Şu anda, Ermeni kıyımı dışında, ‘Genosid midir, değil midir?’ diye tartışılan çok fazla tarihi konu yok ya da en azından bu kadar yaygın bir şekilde bilinen ve izlenen çok fazla ‘genosid’ tartışması bulunmuyor. Ancak kendini mağdur hisseden herkes konuşmaya başlar ve asıl önemlisi, konuştuğu sözün dünyada işitilmesini sağlarsa, St. Barthélemy’den Otuz Yıl Savaşları’na, Aztek ve İnka imparatorluklarının akıbetinden Boxer ayaklanmasına, 1948’in ‘genosid’ tanımına uygun yığınla olay da gündeme gelir.

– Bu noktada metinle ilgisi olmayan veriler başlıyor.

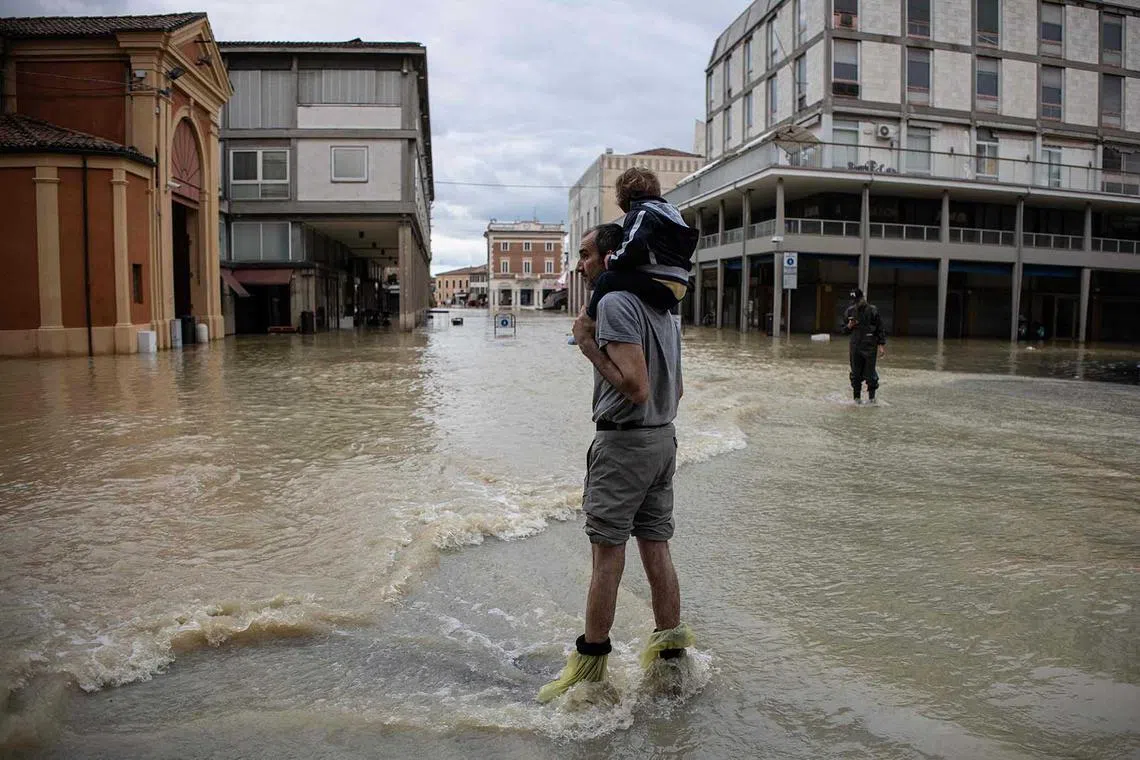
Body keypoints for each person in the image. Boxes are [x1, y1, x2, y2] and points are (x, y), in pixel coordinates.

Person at [538, 223, 694, 704]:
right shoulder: (662, 305)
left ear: (611, 256)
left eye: (585, 254)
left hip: (625, 446)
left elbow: (635, 386)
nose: (580, 264)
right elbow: (674, 388)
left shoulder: (614, 303)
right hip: (663, 439)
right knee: (656, 546)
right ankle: (671, 659)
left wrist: (587, 344)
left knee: (607, 556)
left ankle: (590, 671)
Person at [583, 167, 699, 321]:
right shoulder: (672, 213)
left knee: (607, 279)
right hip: (679, 287)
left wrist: (612, 259)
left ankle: (589, 320)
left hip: (659, 284)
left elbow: (633, 244)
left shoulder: (642, 213)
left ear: (626, 197)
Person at [841, 288, 886, 403]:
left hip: (870, 346)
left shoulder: (872, 310)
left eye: (857, 300)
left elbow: (880, 328)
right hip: (855, 345)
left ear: (862, 298)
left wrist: (881, 345)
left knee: (870, 374)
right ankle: (857, 399)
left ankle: (872, 398)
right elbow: (843, 330)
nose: (856, 303)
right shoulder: (850, 311)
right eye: (853, 301)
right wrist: (849, 326)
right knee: (855, 374)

Kitlesel kıyım yapacak güce sahip olan, ama bunu bir biçimde kullanmamış bir insan topluluğu bulmakta zorluk çekeriz. Kıyımın sadece ve sadece tek taraflı işlediği örnekler bulmakta da zorlanırız. Balkanlar’da Osmanlı imparatorluktur, devlettir, yani güçlüdür. Egemenliğini tehdit eden hareketlere karşı -Sırbistan’da, Bulgaristan’da, Yunanistan’da- serttir.
Ama söz konusu toplumlar da ellerine fırsat geçirdikleri zaman daha farklı davranmamışlardır. Verdirdikleri telefat daha azsa, ya zaten başka öldürülecek adam kalmamıştır ya da imkânları o kadarına yetmiştir.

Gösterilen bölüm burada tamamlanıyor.